I want to find correlations, p-values and 95% CI between one specific column and all other columns in a dataframe. The 'broom' package provides an example how to do that between two columns using cor.test with dplyr and pipes. For mtcars and, say, mpg column we can run a correlation with another column:
library(dplyr)
library(broom)
mtcars %>% do(tidy(cor.test(.$mpg, .$cyl)))
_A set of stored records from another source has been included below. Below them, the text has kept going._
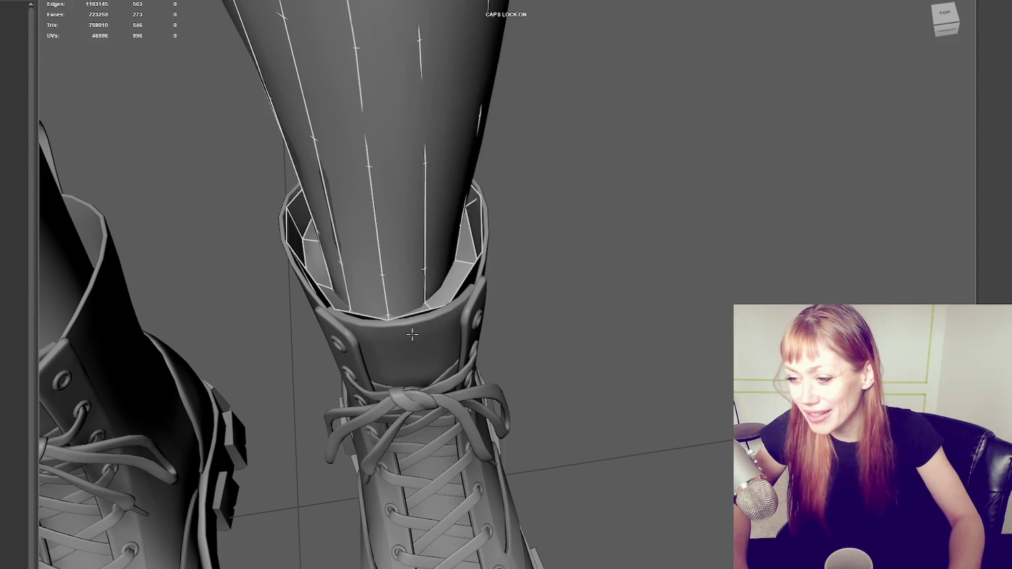
Orbit around the cuff opening to a front view to check the ring's fit.
alt+drag(414, 320, 461, 329)
scroll(542, 335, up, 5)
scroll(542, 335, down, 5)
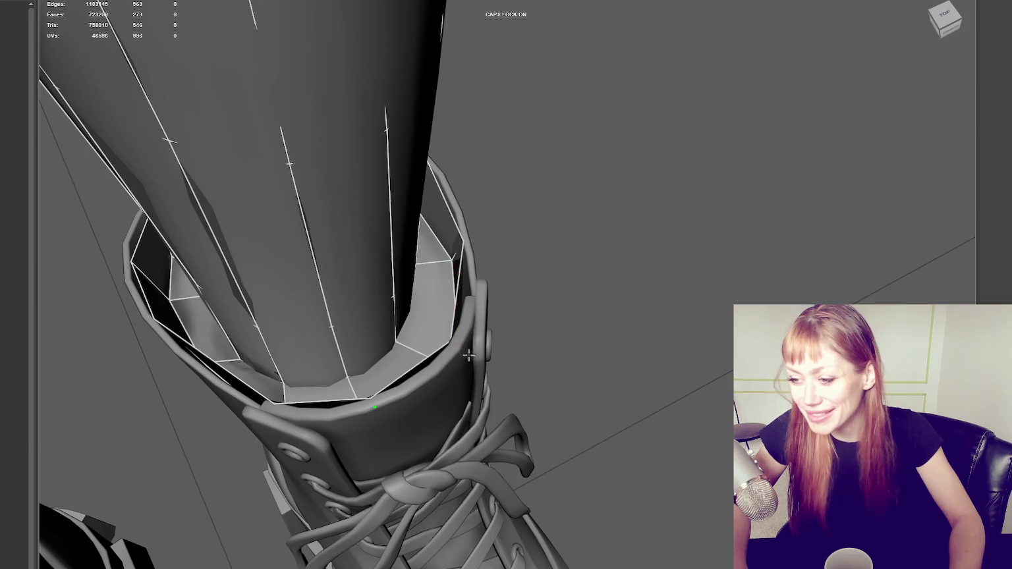
alt+drag(466, 355, 531, 360)
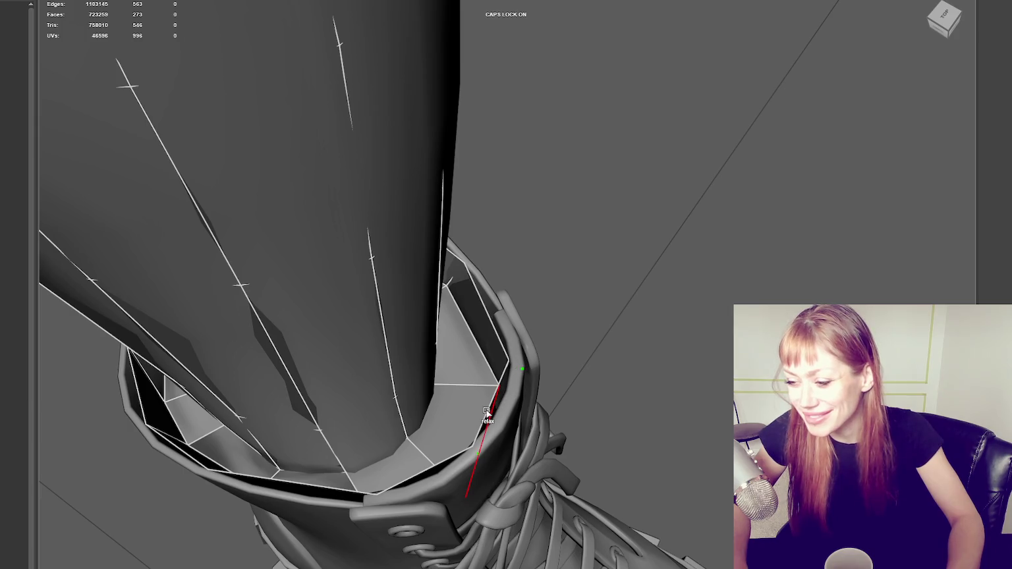
mouse_move(484, 411)
alt+mouse_down()
mouse_move(590, 400)
mouse_move(606, 365)
mouse_move(515, 344)
alt+mouse_up()
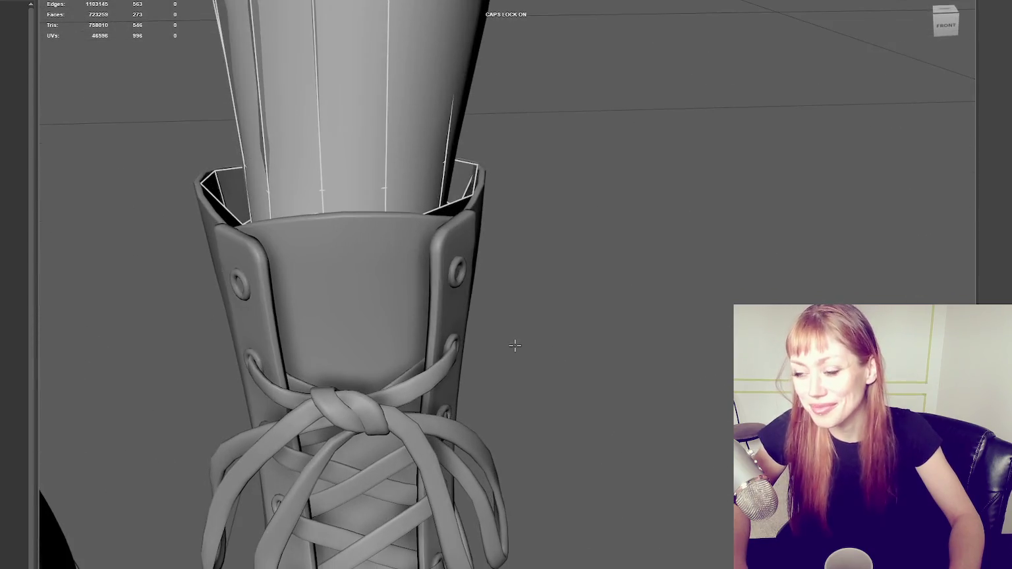
Extrude the cuff rim edge loop with Ctrl+E and widen the new ring over the boot.
double_click(449, 197)
key(w)
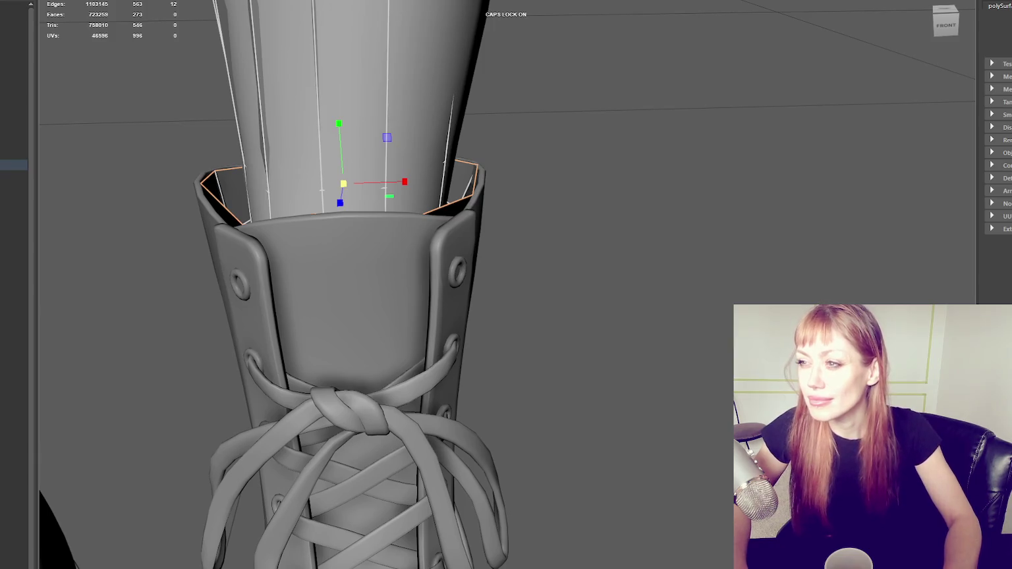
key(ctrl+e)
mouse_move(355, 203)
mouse_down()
mouse_move(377, 183)
mouse_move(362, 185)
mouse_move(520, 187)
mouse_move(375, 198)
mouse_move(371, 164)
mouse_move(355, 215)
mouse_move(386, 189)
mouse_move(367, 182)
mouse_up()
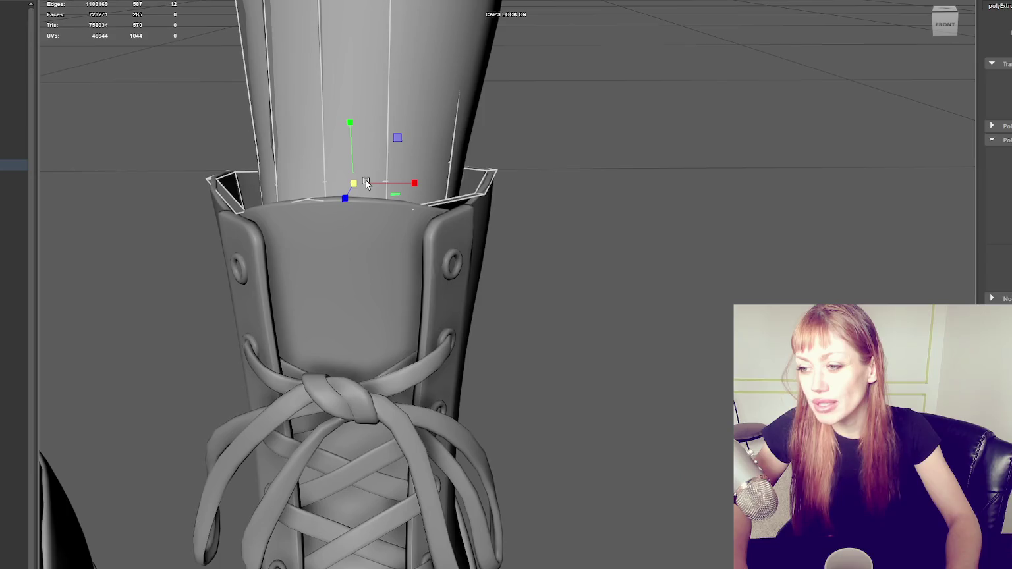
scroll(417, 193, down, 5)
mouse_move(417, 194)
alt+mouse_down()
mouse_move(497, 261)
mouse_move(479, 296)
alt+mouse_up()
Extrude the loop again and shift the band over the boot using world-axis handles.
key(ctrl+e)
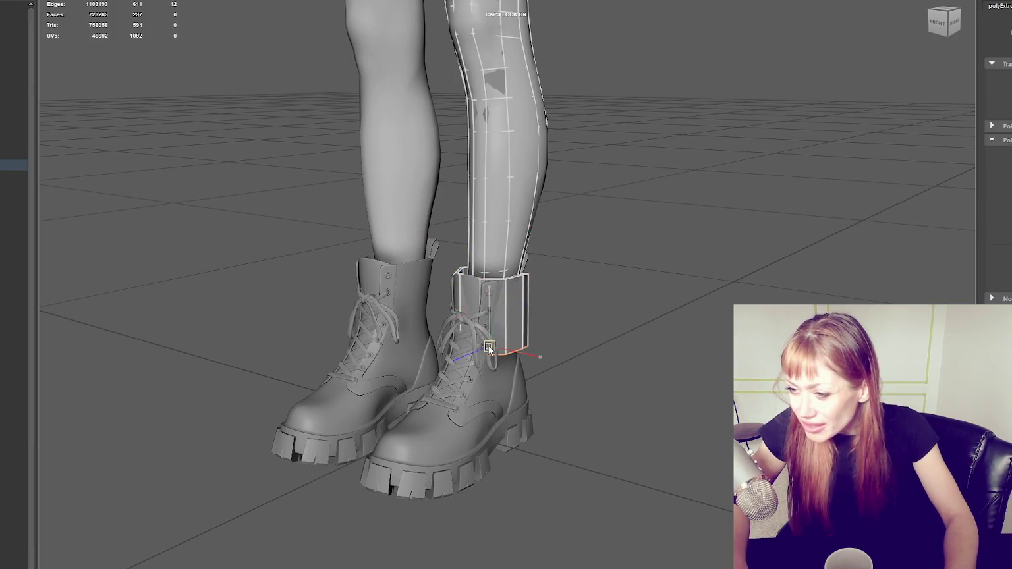
mouse_move(481, 345)
alt+mouse_down()
mouse_move(451, 353)
mouse_move(525, 361)
mouse_move(488, 369)
alt+mouse_up()
click(451, 353)
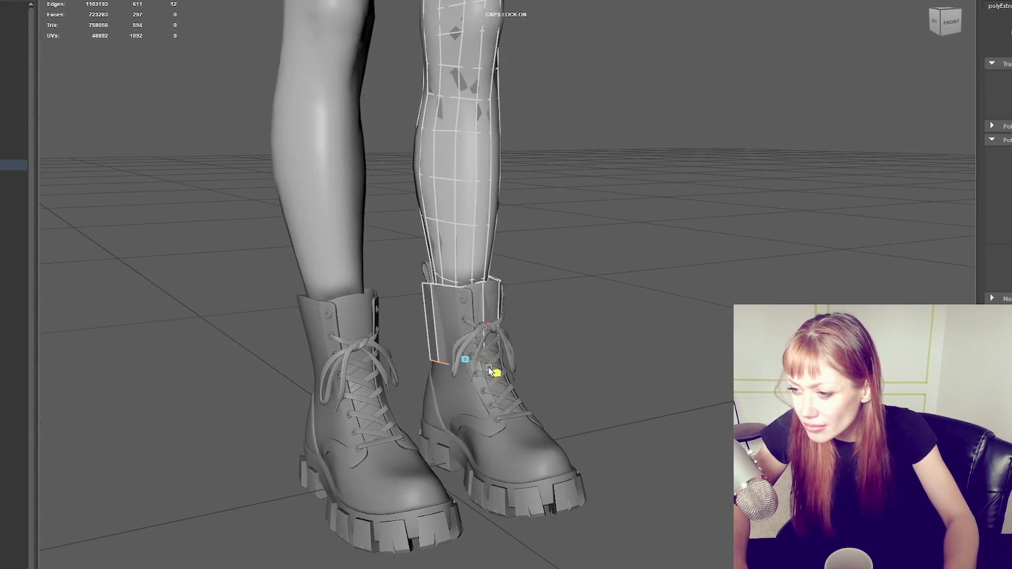
click(488, 369)
mouse_move(464, 310)
mouse_down()
mouse_move(479, 316)
mouse_move(471, 343)
mouse_up()
click(470, 340)
click(509, 342)
click(513, 341)
click(511, 341)
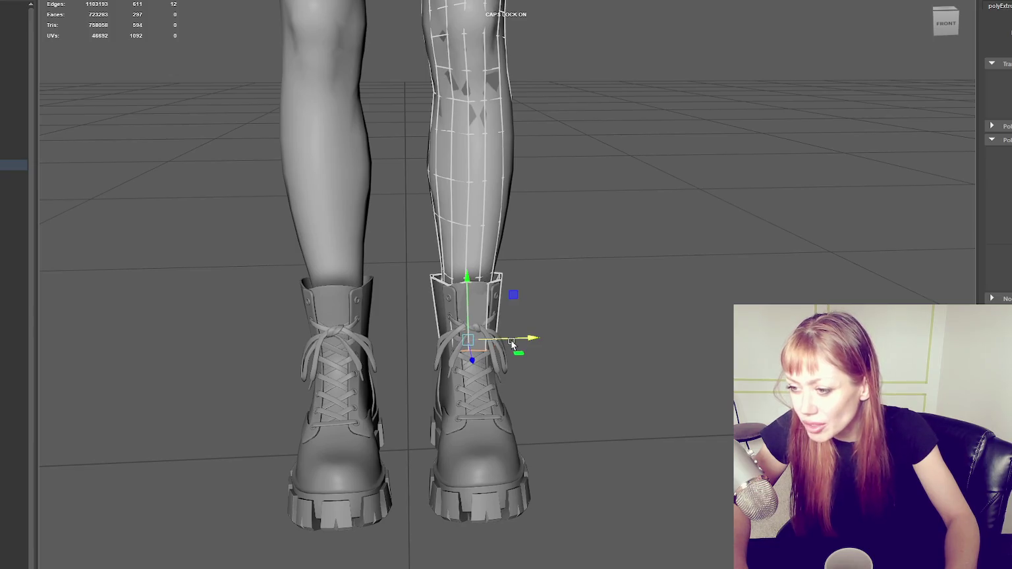
alt+drag(511, 340, 688, 331)
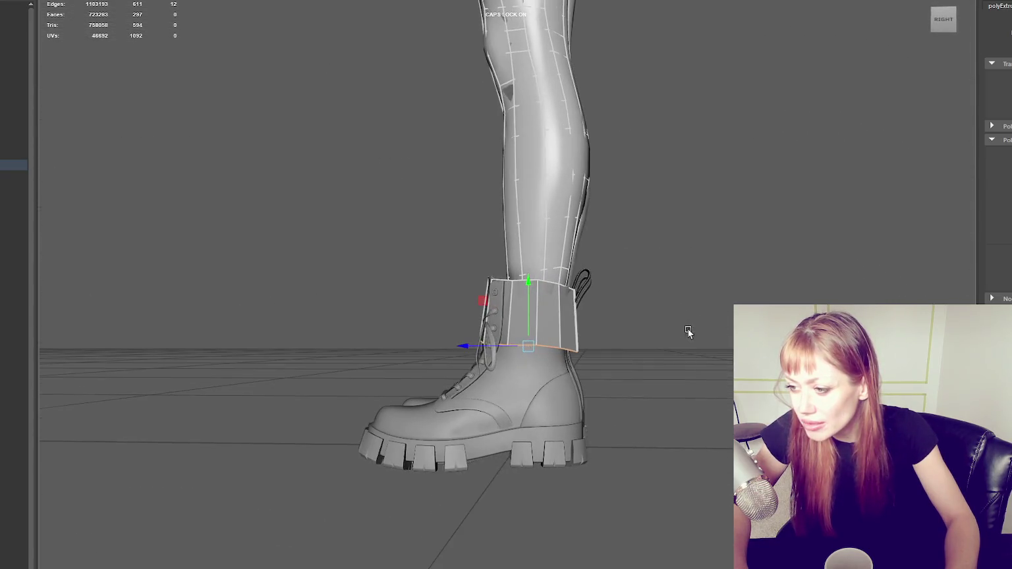
drag(491, 346, 301, 322)
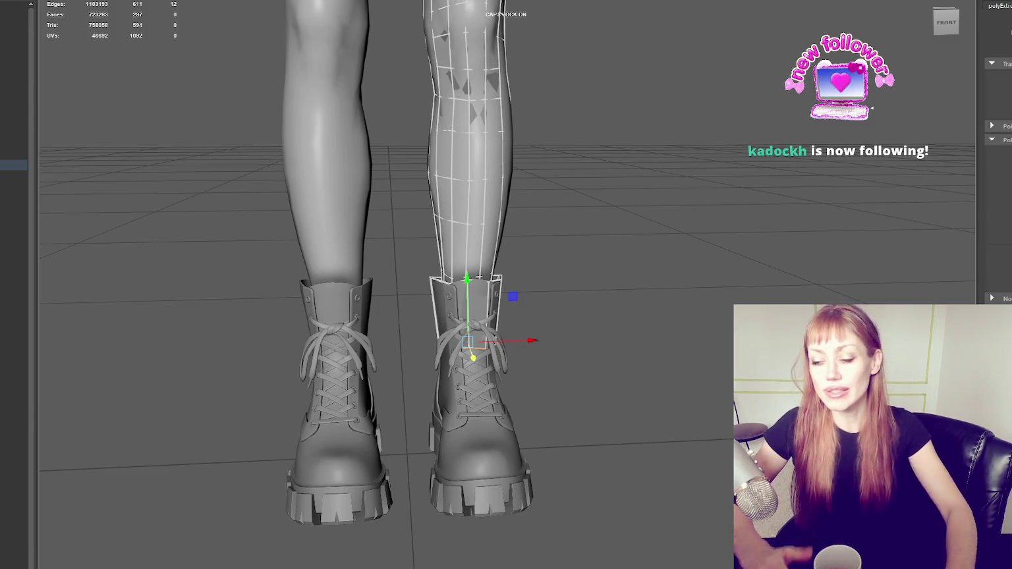
alt+drag(655, 220, 540, 205)
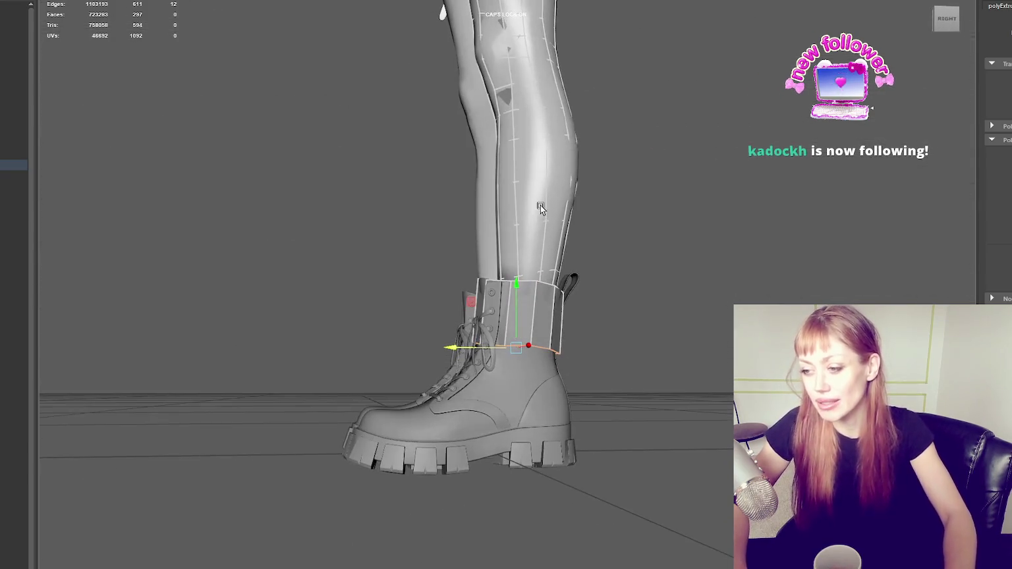
Adjust the band from the side view, then extrude its bottom edges another row.
mouse_move(459, 351)
mouse_down()
mouse_move(698, 310)
mouse_move(519, 352)
mouse_move(554, 341)
mouse_up()
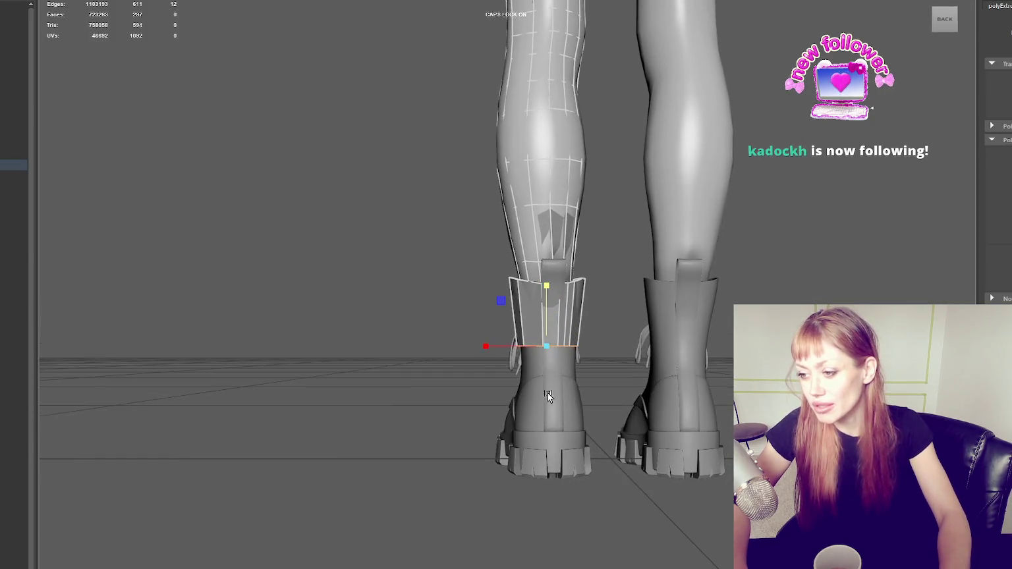
click(517, 351)
alt+drag(517, 351, 643, 355)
estimate statistic p.value parameter conf.low conf.high
1 -0.852162 -8.919699 6.112687e-10 30 -0.9257694 -0.7163171
The output is a single-row dataframe. I'd like to run cor.test for mpg with each column and send the output to a separate row. When mpg column is paired with every other column, the desired output would look like this:
estimate statistic p.value parameter conf.low conf.high
cyl -0.852162 -8.919699 6.112687e-10 30 -0.9257694 -0.7163171
disp -0.8475514 -8.747152 9.380327e-10 30 -0.9233594 -0.7081376
hp -0.7761684 -6.742389 1.787835e-07 30 -0.8852686 -0.5860994
drat 0.6811719 5.096042 1.77624e-05 30 0.4360484 0.832201
wt -0.8676594 -9.559044 1.293959e-10 30 -0.9338264 -0.7440872
qsec 0.418684 2.525213 0.01708199 30 0.08195487 0.6696186
vs 0.6640389 4.864385 3.415937e-05 30 0.410363 0.8223262
am 0.5998324 4.106127 0.0002850207 30 0.3175583 0.784452
gear 0.4802848 2.999191 0.005400948 30 0.1580618 0.7100628
carb -0.5509251 -3.61575 0.001084446 30 -0.754648 -0.2503183
Note the added row names in the first column. They show which column was paired with mpg for the cor.test. Ideally, I'd like to do this with dplyr and pipes.